## What to produce:
Output all the entries word for word. Omit the pictures.

*** Opening of Input data ***

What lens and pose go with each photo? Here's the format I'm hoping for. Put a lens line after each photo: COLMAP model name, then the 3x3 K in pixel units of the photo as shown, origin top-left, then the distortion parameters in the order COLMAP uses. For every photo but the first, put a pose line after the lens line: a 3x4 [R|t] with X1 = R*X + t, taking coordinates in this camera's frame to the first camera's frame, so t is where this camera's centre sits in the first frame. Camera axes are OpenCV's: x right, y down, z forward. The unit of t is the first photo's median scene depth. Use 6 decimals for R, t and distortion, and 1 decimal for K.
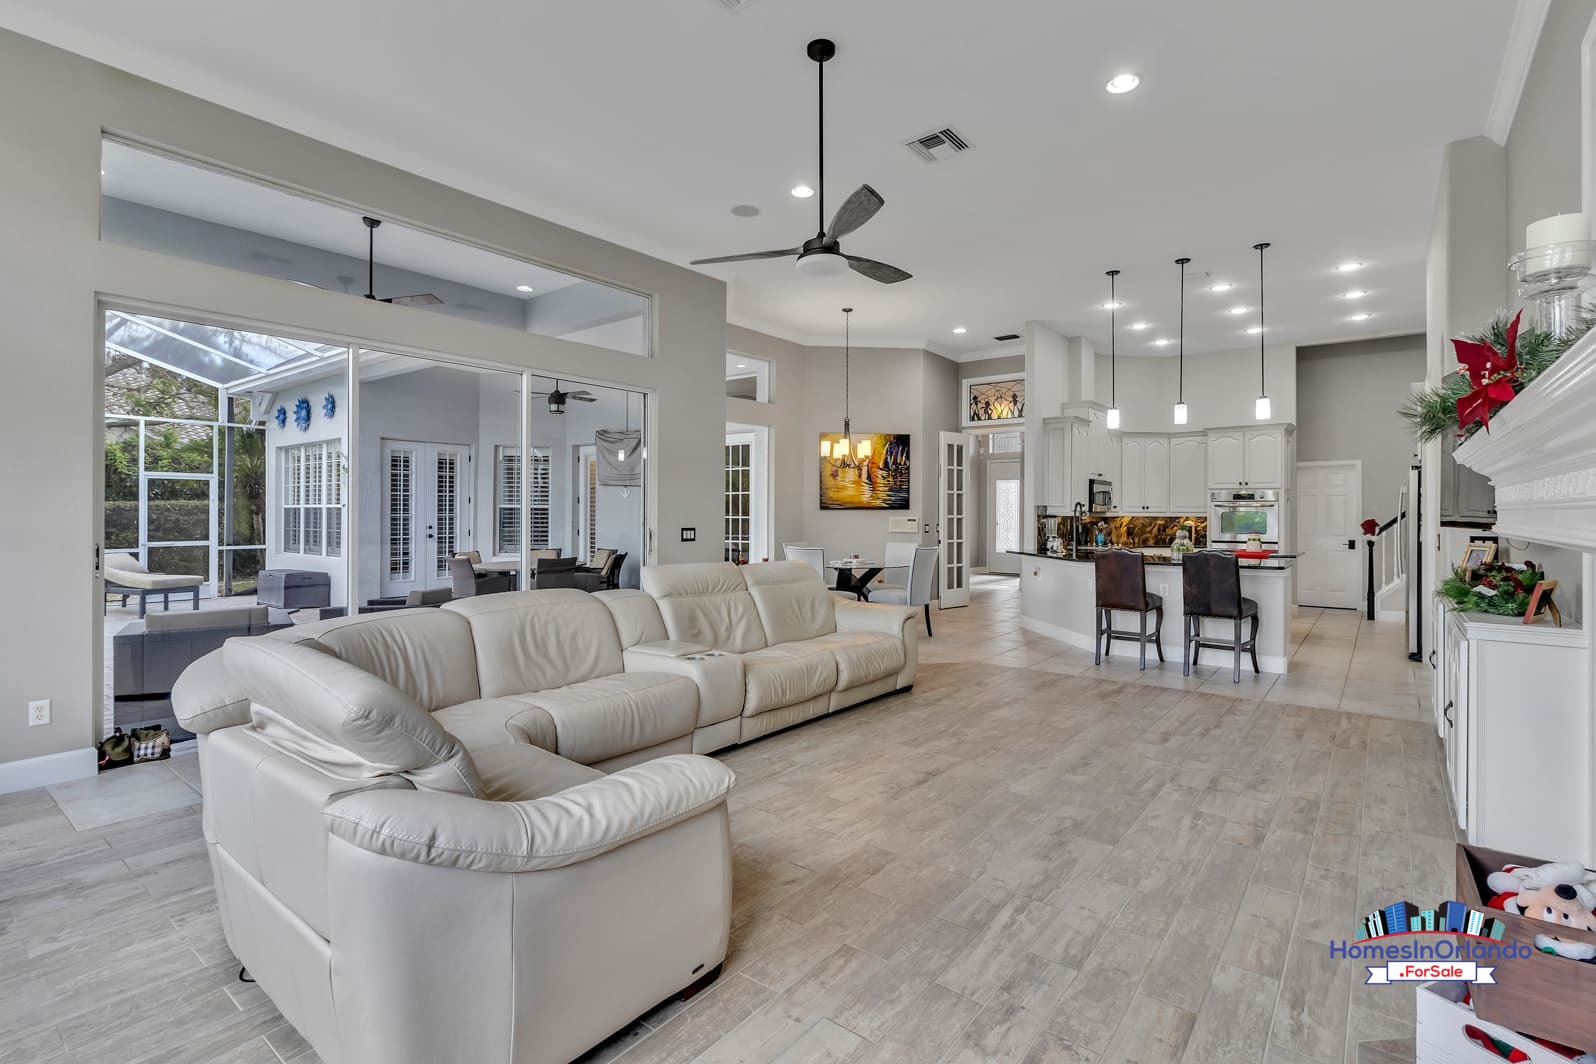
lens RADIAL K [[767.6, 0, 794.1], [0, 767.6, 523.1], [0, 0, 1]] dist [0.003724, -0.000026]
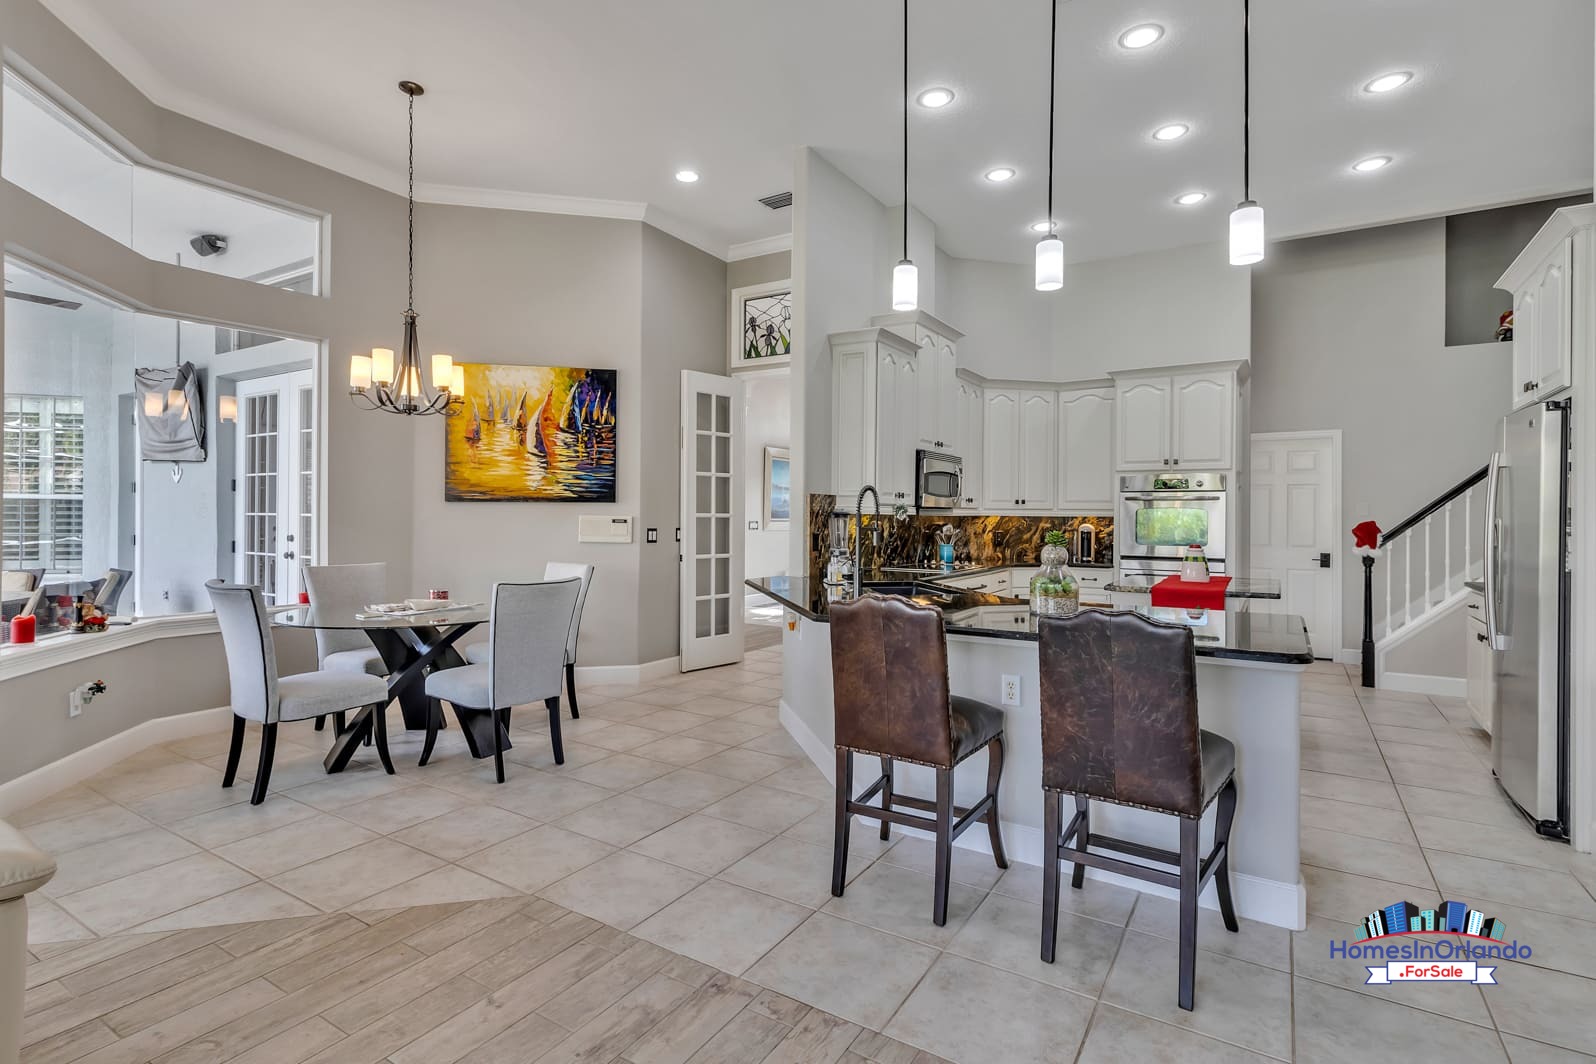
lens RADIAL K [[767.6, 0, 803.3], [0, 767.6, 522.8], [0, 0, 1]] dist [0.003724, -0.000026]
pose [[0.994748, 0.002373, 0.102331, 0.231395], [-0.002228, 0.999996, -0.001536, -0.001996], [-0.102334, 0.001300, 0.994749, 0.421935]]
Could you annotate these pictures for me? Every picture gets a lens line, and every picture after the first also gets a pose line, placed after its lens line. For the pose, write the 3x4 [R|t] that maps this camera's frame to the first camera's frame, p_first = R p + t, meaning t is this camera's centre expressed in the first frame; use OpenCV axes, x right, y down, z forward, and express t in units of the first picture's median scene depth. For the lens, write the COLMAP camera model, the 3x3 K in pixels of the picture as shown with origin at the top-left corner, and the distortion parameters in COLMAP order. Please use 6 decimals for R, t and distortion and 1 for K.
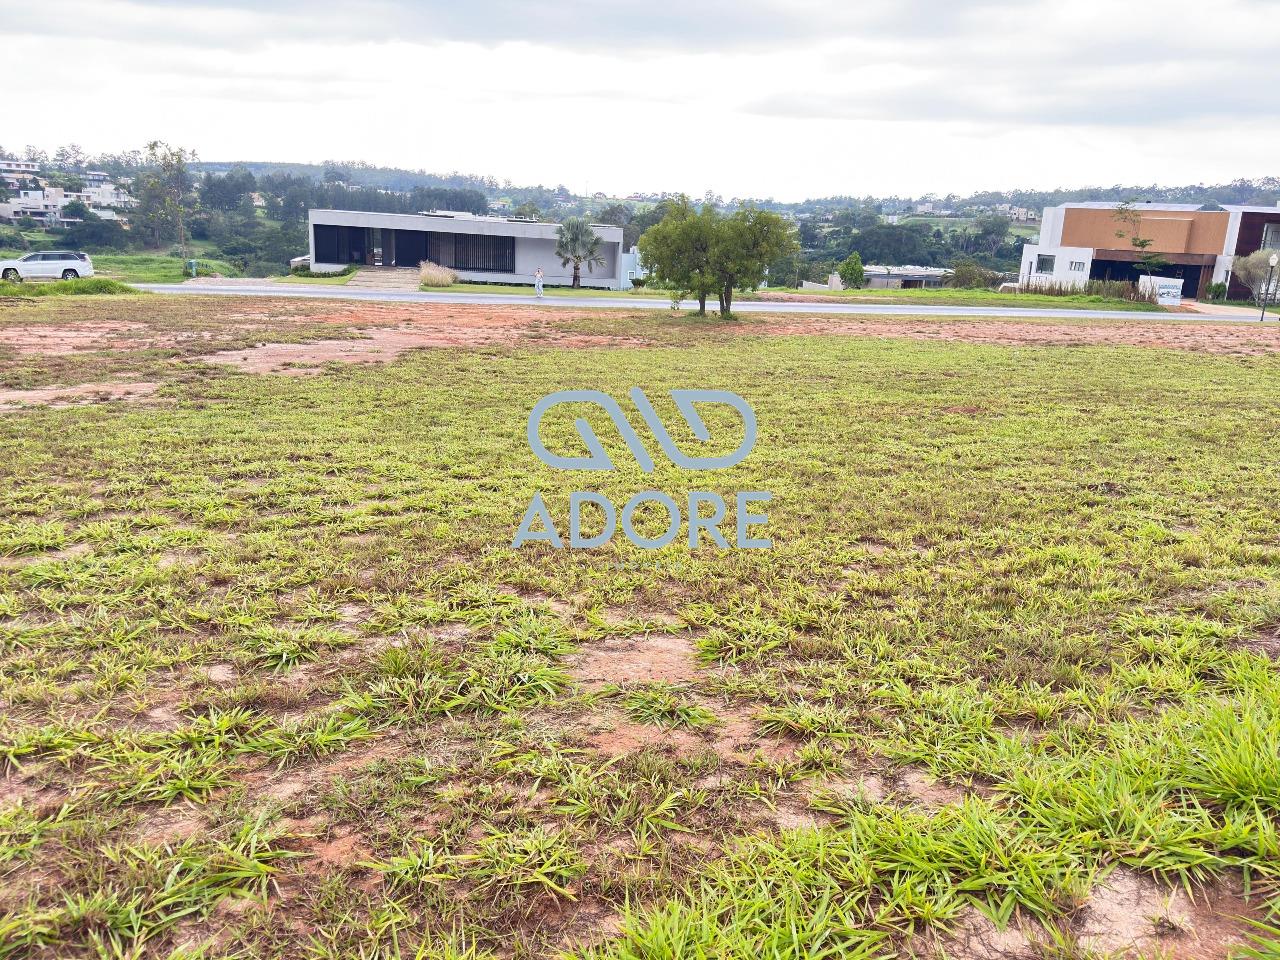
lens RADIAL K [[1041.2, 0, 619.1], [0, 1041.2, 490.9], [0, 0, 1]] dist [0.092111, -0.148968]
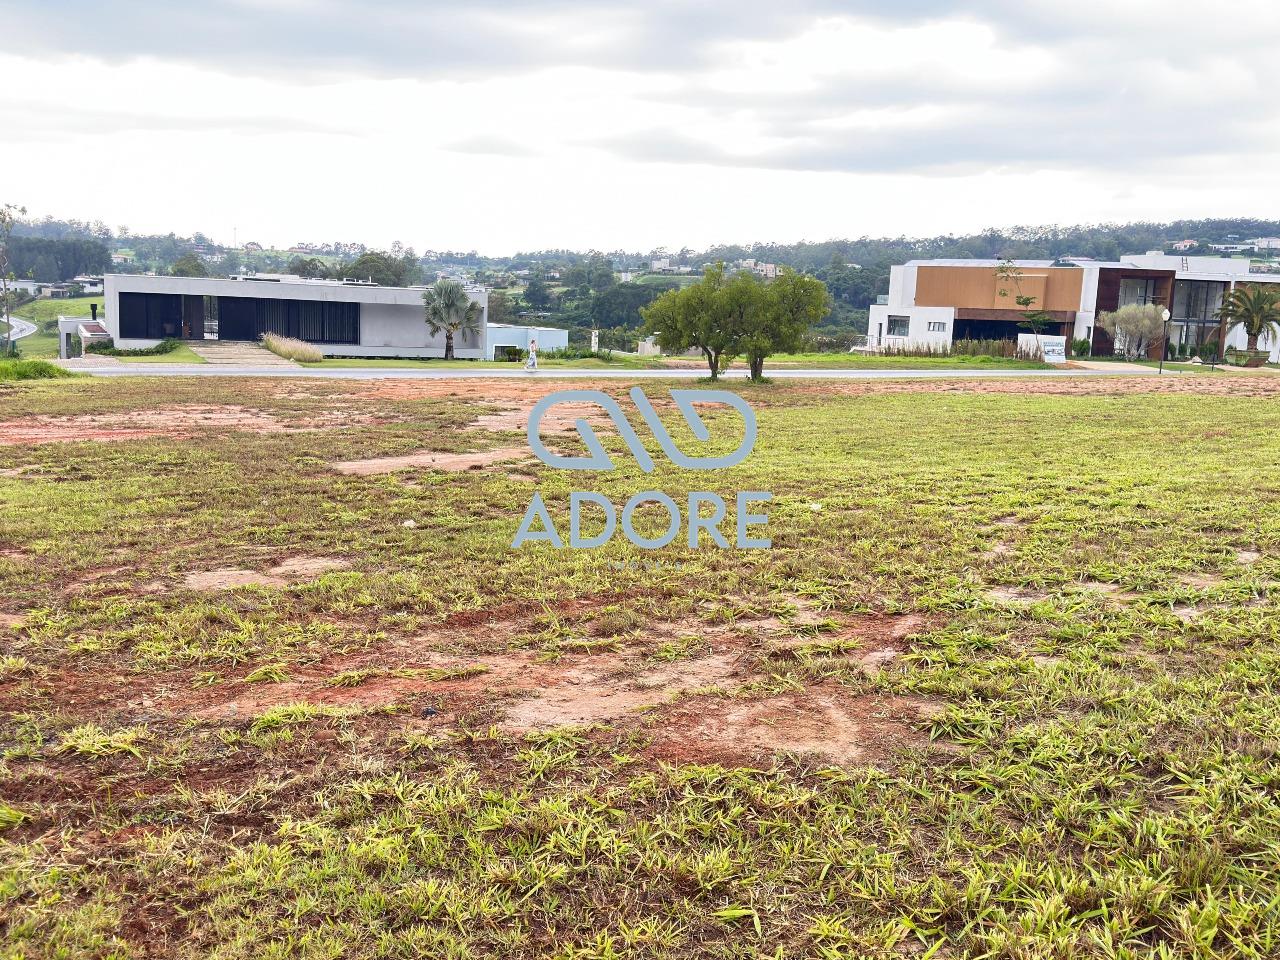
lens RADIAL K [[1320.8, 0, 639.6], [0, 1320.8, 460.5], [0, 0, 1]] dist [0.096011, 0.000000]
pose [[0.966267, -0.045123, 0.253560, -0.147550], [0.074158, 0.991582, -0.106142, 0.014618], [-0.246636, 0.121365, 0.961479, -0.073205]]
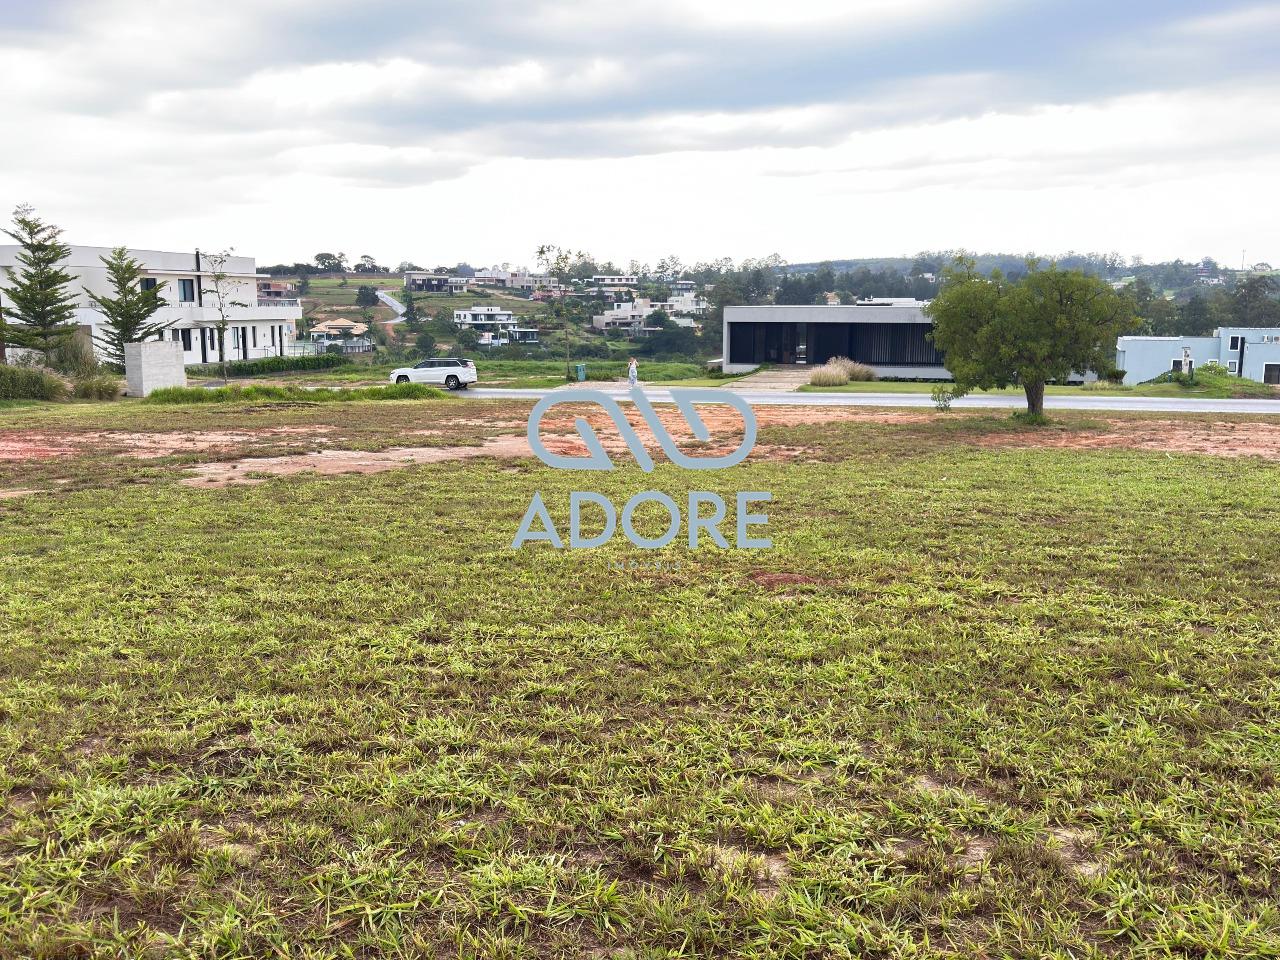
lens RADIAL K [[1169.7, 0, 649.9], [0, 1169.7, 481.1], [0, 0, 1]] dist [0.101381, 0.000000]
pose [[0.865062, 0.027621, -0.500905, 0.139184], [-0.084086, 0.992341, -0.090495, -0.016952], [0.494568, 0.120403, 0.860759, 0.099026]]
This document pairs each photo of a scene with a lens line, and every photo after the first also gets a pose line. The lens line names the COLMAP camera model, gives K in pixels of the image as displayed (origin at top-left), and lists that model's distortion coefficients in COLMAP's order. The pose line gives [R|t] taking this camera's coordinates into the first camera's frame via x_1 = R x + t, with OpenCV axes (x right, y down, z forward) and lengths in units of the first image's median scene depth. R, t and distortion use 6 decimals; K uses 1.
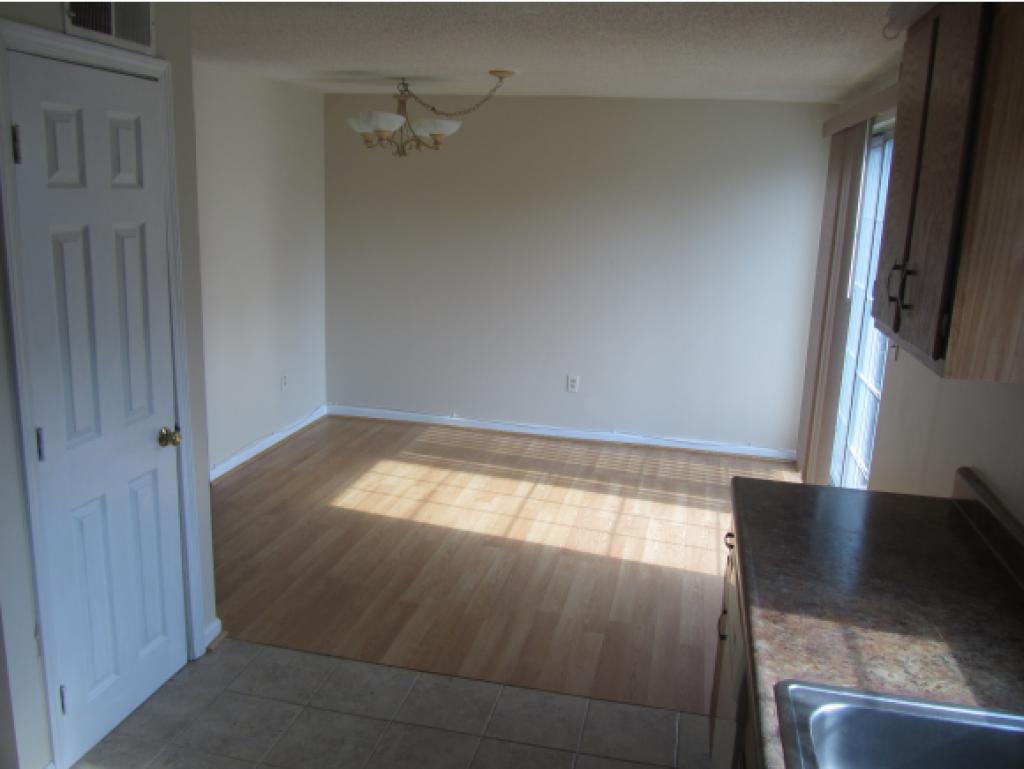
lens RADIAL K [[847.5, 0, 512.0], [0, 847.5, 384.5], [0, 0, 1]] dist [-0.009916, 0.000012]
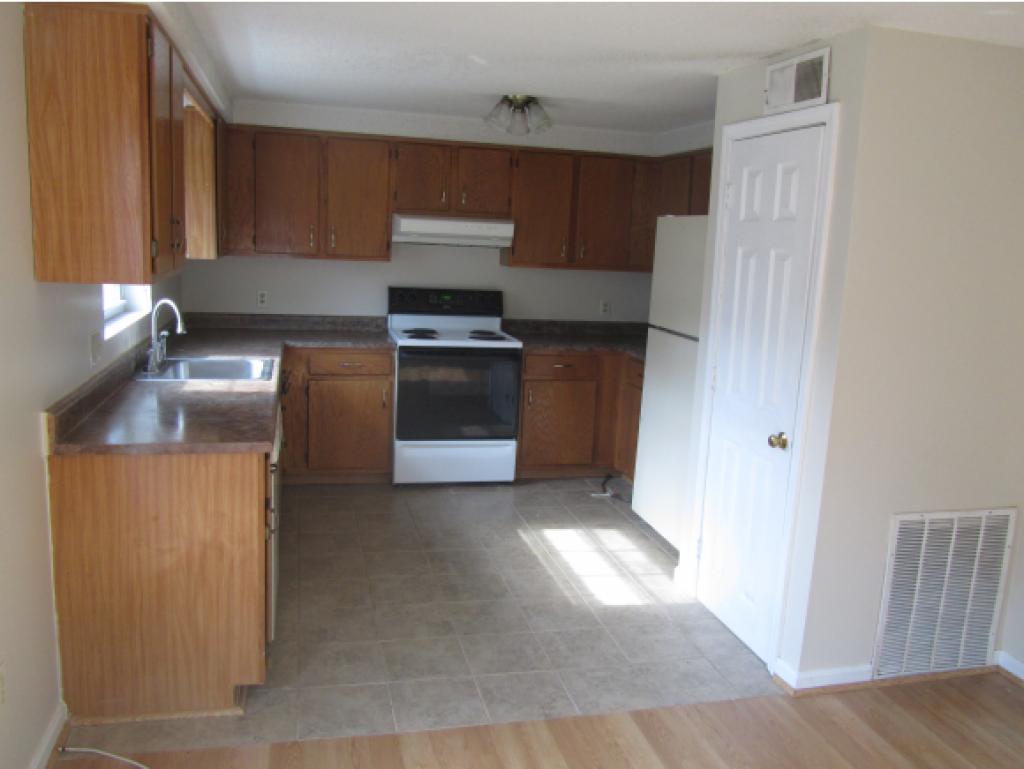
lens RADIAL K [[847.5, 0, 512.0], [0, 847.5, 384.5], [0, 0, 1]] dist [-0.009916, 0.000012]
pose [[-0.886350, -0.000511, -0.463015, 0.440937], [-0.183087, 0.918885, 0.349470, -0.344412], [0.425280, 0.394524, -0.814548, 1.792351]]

*** Close of Input data ***

## Response below:
What lens and pose go with each photo? Here's the format I'm hoping for. Put a lens line after each photo: COLMAP model name, then the 3x3 K in pixel units of the photo as shown, origin top-left, then the distortion parameters in the order COLMAP uses. For every photo but the first, put a pose line after the lens line: a 3x4 [R|t] with X1 = R*X + t, taking coordinates in this camera's frame to the first camera's frame, so t is where this camera's centre sits in the first frame. Camera axes are OpenCV's: x right, y down, z forward. The unit of t is the first photo's median scene depth. Use 6 decimals for R, t and distortion, and 1 decimal for K.
lens RADIAL K [[767.6, 0, 794.1], [0, 767.6, 523.1], [0, 0, 1]] dist [0.003724, -0.000026]
lens RADIAL K [[767.6, 0, 803.3], [0, 767.6, 522.8], [0, 0, 1]] dist [0.003724, -0.000026]
pose [[0.994748, 0.002373, 0.102331, 0.231395], [-0.002228, 0.999996, -0.001536, -0.001996], [-0.102334, 0.001300, 0.994749, 0.421935]]
Could you annotate these pictures for me? Every picture gets a lens line, and every picture after the first also gets a pose line, placed after its lens line. For the pose, write the 3x4 [R|t] that maps this camera's frame to the first camera's frame, p_first = R p + t, meaning t is this camera's centre expressed in the first frame; use OpenCV axes, x right, y down, z forward, and express t in units of the first picture's median scene depth. For the lens, write the COLMAP camera model, the 3x3 K in pixels of the picture as shown with origin at the top-left corner, and the distortion parameters in COLMAP order. Please use 6 decimals for R, t and distortion and 1 for K.
lens RADIAL K [[1041.2, 0, 619.1], [0, 1041.2, 490.9], [0, 0, 1]] dist [0.092111, -0.148968]
lens RADIAL K [[1320.8, 0, 639.6], [0, 1320.8, 460.5], [0, 0, 1]] dist [0.096011, 0.000000]
pose [[0.966267, -0.045123, 0.253560, -0.147550], [0.074158, 0.991582, -0.106142, 0.014618], [-0.246636, 0.121365, 0.961479, -0.073205]]
lens RADIAL K [[1169.7, 0, 649.9], [0, 1169.7, 481.1], [0, 0, 1]] dist [0.101381, 0.000000]
pose [[0.865062, 0.027621, -0.500905, 0.139184], [-0.084086, 0.992341, -0.090495, -0.016952], [0.494568, 0.120403, 0.860759, 0.099026]]
This document pairs each photo of a scene with a lens line, and every photo after the first also gets a pose line. The lens line names the COLMAP camera model, gives K in pixels of the image as displayed (origin at top-left), and lists that model's distortion coefficients in COLMAP's order. The pose line gives [R|t] taking this camera's coordinates into the first camera's frame via x_1 = R x + t, with OpenCV axes (x right, y down, z forward) and lengths in units of the first image's median scene depth. R, t and distortion use 6 decimals; K uses 1.
lens RADIAL K [[847.5, 0, 512.0], [0, 847.5, 384.5], [0, 0, 1]] dist [-0.009916, 0.000012]
lens RADIAL K [[847.5, 0, 512.0], [0, 847.5, 384.5], [0, 0, 1]] dist [-0.009916, 0.000012]
pose [[-0.886350, -0.000511, -0.463015, 0.440937], [-0.183087, 0.918885, 0.349470, -0.344412], [0.425280, 0.394524, -0.814548, 1.792351]]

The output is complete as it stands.